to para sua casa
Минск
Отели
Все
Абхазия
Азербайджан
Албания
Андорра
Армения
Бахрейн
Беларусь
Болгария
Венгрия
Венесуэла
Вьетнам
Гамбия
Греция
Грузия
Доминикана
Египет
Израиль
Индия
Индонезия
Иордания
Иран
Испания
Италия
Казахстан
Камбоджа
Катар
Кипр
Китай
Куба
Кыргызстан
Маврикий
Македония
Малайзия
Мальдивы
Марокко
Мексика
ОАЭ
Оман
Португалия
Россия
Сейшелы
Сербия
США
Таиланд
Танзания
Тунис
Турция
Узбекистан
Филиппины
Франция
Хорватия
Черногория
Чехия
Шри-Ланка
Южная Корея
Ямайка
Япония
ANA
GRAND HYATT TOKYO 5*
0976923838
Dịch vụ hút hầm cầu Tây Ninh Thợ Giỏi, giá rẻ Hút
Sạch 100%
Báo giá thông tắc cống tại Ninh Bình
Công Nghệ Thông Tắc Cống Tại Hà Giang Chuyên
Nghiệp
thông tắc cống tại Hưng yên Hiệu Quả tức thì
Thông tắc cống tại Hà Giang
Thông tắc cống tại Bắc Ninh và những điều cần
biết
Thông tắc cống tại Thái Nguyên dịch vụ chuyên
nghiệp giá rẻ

^^^^

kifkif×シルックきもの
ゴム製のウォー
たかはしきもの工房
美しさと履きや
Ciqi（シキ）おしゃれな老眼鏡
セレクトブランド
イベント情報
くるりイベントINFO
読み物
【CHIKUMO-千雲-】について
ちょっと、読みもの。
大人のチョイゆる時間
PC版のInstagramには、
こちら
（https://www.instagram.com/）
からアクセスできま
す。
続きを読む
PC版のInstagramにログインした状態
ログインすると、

^^^^

● WHAT THIS TASK INVOLVES: Set down exactly the lines of the data above, beginning with the line that has "to para sua casa" and ending with the line that has "nghiệp giá rẻ", and no others.

● RESULT OF THIS TASK:
to para sua casa
Минск
Отели
Все
Абхазия
Азербайджан
Албания
Андорра
Армения
Бахрейн
Беларусь
Болгария
Венгрия
Венесуэла
Вьетнам
Гамбия
Греция
Грузия
Доминикана
Египет
Израиль
Индия
Индонезия
Иордания
Иран
Испания
Италия
Казахстан
Камбоджа
Катар
Кипр
Китай
Куба
Кыргызстан
Маврикий
Македония
Малайзия
Мальдивы
Марокко
Мексика
ОАЭ
Оман
Португалия
Россия
Сейшелы
Сербия
США
Таиланд
Танзания
Тунис
Турция
Узбекистан
Филиппины
Франция
Хорватия
Черногория
Чехия
Шри-Ланка
Южная Корея
Ямайка
Япония
ANA
GRAND HYATT TOKYO 5*
0976923838
Dịch vụ hút hầm cầu Tây Ninh Thợ Giỏi, giá rẻ Hút
Sạch 100%
Báo giá thông tắc cống tại Ninh Bình
Công Nghệ Thông Tắc Cống Tại Hà Giang Chuyên
Nghiệp
thông tắc cống tại Hưng yên Hiệu Quả tức thì
Thông tắc cống tại Hà Giang
Thông tắc cống tại Bắc Ninh và những điều cần
biết
Thông tắc cống tại Thái Nguyên dịch vụ chuyên
nghiệp giá rẻ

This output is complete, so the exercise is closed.